Robert Harry Inglis attended Winchester College ; he studied at Christ Church, Oxford . He devoted himself to the study of law; In 1806 he received his BA, 1809 his MA.

Inglis became a barrister in 1818 . In 1820, when his father died, he inherited his title of nobility as Baronet , of Milton Bryan in the County of Bedford. Elected to the House of Commons as MP for Dundalk in 1824 and Ripon for Ripon in the House of Commons in 1824 , after Robert Peel resigned his mandate for the University of Oxford in 1829 because of his change of opinion on the matter of Catholic emancipation , he opposed the same as the anti-Catholic candidate and won with a large majority.

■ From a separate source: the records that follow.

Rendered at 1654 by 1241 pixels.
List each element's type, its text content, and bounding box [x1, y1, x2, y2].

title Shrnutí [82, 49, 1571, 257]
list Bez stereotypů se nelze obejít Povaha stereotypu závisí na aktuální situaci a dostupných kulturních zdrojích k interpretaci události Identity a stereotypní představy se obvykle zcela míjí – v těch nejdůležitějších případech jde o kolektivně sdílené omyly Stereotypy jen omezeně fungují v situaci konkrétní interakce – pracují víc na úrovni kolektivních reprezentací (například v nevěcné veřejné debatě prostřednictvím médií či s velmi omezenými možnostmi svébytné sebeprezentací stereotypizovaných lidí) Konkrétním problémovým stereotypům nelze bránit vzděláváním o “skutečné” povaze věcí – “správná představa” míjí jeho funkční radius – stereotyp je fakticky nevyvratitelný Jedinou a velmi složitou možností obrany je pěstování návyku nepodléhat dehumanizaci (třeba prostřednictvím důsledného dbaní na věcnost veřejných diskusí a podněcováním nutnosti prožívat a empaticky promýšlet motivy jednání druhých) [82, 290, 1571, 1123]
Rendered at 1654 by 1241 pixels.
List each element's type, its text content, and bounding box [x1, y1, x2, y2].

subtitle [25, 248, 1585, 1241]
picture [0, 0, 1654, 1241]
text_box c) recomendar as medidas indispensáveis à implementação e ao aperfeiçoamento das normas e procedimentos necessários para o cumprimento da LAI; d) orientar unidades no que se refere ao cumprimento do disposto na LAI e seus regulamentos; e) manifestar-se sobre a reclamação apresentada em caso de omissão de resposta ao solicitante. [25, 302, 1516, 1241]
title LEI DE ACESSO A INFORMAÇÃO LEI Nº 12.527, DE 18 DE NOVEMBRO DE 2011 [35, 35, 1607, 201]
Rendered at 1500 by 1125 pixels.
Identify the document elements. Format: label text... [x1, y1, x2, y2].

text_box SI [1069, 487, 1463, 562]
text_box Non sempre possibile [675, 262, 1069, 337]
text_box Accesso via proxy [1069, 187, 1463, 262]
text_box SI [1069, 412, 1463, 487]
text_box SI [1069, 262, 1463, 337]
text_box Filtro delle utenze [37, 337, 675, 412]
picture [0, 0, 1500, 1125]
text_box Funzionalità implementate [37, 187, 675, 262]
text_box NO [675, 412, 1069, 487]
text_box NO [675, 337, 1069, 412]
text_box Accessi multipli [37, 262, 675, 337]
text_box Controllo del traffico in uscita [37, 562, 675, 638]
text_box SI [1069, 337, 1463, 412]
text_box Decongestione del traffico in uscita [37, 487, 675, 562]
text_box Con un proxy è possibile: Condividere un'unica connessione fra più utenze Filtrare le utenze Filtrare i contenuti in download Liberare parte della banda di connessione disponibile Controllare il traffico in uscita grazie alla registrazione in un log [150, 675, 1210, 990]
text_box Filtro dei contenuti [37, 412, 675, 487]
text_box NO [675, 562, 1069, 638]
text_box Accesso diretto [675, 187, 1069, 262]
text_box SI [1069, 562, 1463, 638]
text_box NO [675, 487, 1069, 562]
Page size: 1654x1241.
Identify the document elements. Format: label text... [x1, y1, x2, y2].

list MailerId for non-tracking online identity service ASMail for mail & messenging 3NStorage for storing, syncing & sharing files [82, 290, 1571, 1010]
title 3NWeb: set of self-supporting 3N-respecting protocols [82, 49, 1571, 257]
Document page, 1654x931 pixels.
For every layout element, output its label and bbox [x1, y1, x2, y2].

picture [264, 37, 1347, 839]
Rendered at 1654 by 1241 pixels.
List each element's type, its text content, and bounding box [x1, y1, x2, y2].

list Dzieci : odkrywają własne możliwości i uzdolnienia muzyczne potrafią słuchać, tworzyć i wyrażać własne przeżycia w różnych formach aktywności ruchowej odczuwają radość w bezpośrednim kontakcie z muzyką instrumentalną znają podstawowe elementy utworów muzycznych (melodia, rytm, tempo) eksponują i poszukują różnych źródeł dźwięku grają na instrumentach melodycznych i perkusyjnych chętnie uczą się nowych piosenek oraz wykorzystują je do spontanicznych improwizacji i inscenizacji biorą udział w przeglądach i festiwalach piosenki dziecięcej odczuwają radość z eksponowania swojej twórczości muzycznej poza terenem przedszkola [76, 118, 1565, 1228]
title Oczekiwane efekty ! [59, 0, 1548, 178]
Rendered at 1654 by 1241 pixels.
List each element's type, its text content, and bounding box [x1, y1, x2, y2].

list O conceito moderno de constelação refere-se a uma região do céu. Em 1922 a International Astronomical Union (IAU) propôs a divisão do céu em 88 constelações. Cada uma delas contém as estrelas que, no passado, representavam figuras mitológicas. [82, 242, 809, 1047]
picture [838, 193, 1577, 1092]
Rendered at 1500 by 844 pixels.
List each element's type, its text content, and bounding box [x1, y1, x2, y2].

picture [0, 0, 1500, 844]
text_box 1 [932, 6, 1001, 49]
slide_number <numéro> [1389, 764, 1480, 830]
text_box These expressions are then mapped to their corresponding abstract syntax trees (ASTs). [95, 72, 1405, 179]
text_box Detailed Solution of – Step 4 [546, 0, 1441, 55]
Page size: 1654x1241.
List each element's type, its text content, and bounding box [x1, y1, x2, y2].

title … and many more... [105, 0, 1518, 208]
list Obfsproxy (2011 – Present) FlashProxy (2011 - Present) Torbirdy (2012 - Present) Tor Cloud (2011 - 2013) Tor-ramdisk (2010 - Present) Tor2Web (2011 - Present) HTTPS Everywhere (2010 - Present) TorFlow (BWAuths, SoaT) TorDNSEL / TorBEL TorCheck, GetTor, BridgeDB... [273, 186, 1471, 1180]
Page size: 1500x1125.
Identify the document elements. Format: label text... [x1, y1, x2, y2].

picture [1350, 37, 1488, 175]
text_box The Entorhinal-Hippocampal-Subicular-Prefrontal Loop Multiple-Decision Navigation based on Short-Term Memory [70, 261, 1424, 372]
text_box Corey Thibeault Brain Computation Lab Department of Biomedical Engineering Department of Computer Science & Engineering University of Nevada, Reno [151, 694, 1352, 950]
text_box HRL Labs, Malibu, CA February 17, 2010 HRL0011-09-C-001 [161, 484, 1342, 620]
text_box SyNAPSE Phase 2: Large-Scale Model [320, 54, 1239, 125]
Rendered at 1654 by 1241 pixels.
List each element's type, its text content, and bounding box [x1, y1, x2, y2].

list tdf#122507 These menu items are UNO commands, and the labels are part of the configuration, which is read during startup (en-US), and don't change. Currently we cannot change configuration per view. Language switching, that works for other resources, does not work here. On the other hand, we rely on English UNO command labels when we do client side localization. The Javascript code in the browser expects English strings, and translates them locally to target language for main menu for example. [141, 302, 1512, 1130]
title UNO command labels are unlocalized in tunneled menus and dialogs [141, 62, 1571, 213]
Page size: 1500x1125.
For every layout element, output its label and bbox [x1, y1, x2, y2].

Since then a representative of the university in the lower house, he was considered the leader of the high church party of the same, opposed the Catholic emancipation, the parliamentary reform, the abolition of the grain tariffs and the emancipation of the Jews and proved himself to be a resolute opponent of all innovations in the state and in the church.

In 1847 he was President of the British Association, and in 1850 he succeeded Walter Scott in the honorary post of Professor of Antiquities at the Royal Academy of Arts. In January 1854 he resigned from parliament for health reasons.

On February 18, 1807, he married Mary, daughter of Joseph Seymour Biscoe of Pendhill Court, Bletchingley, Surrey.

Inglis died on May 5, 1855, at his home in Bedford Square, London. In the absence of male descendants, his title of nobility expired on his death.